How much trouble he has is, frankly, none. He has several inconveniences and kills a lot of people for vexing him so when he's in a hurry. Every clue leads directly to the next step, with no searching or drama on his part. He sees a face in a photograph from his daughter's cellphone, and makes a logical assumpotion this is the man she met at the airport. He finds him immediately. At Charles DeGaulle Airport, no less. A prostitute he has rescued tells him of a house with a red door on the Rue de Paradis. He goes straight to it. No inkling of how much time it took, or of how much he has left.

The tension would have been much more effective if we saw some of his frustration, and an occasional dead end. As it is, the 96-hour window he's told he has in which to find her is never mentioned again. We don't know how long anything takes. Daylight and night seem to have no meaning. He never eats nor sleeps. He's just a killing machine until (SPOILER ALERT) he finds and and they live happily ever after.

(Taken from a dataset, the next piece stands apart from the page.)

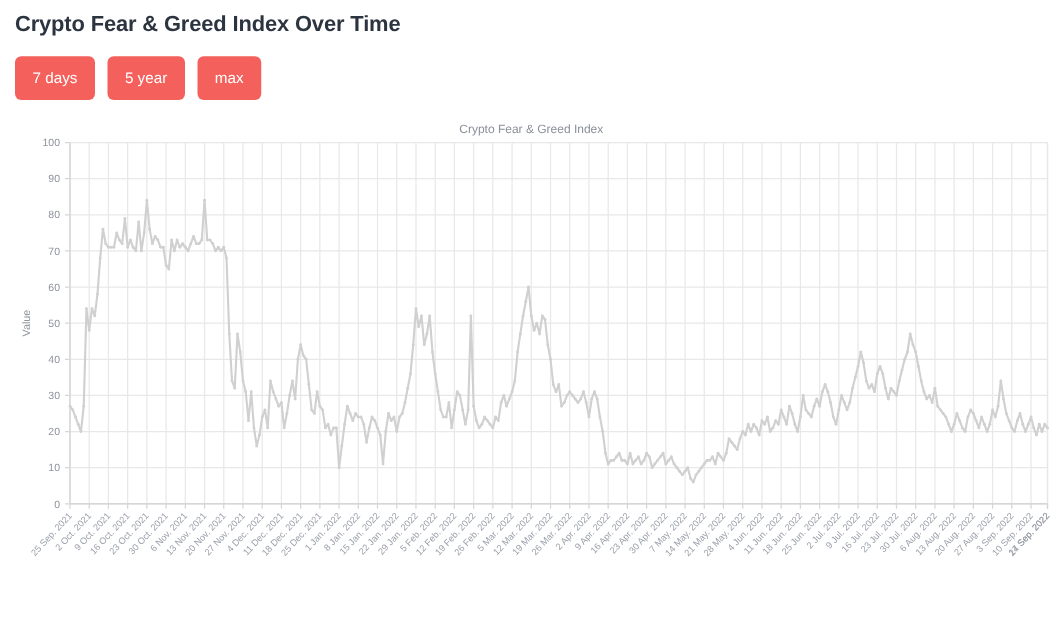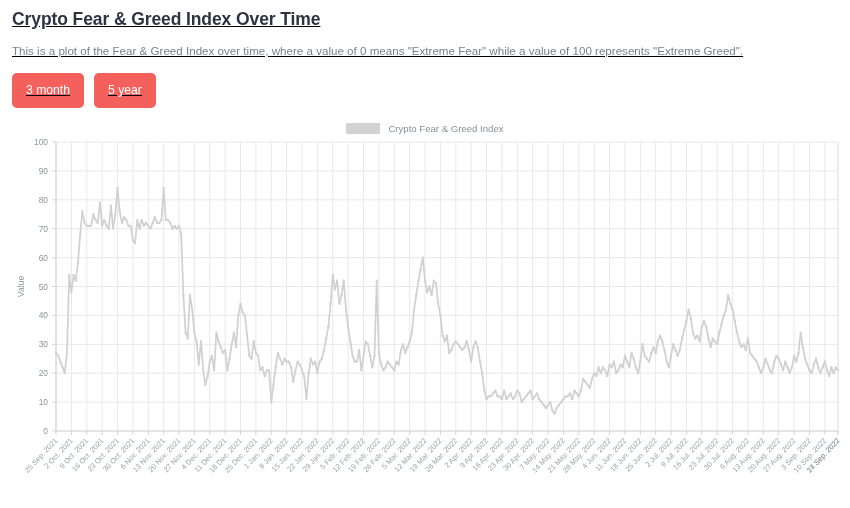"Crypto Fear & Greed Index" .page { text-decoration: underline -> none }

The whole thing plays out like Transformers, but without the childlike goofiness.

Monday, November 2, 2009

October's Best Reads

Recommended Reads from October, in the order I read them:

The Friends of Eddie Coyle
, George V. Higgins – A seminal book. Few crime fiction writers since have been unaffected by Higgins’s work, and this is the book that got him noticed. Should be on a shelf with Chandler, Hammett, et al for crime fiction writers, and anyone else interested in how the gerne has evolved.

Chasing Darkness, Robert Crais – Possibly the best Elvis and Joe novel. The story sizzles, and Crais has a keen sense of how a PI can never really put things right, but has to be satisfied with explanations. Pike has been humanized by his solo turn in The Watchman, and all the other bit players in Crais’s repertory company are used to best advantage. This book kept me away from the bar the night before Bouchercon so I could finish it.

Blood’s a Rover, James Ellroy – The final volume in his American Trilogy, after American Tabloid and The Cold Six Thousand, and definitely not for everyone. Ellroy writes with a disdain for convention and good taste to pull the reader into his alternate universe of the Sixties and Seventies. Not as nihilistic as TC6K, and a slightly easier read. Oscar Levant once said there is a line between genius and insanity, and he had crossed it. Ellroy straddles it. You’ll love this book or hate it, or you won’t be sure which. You won’t be indifferent, and you’ll never forget it.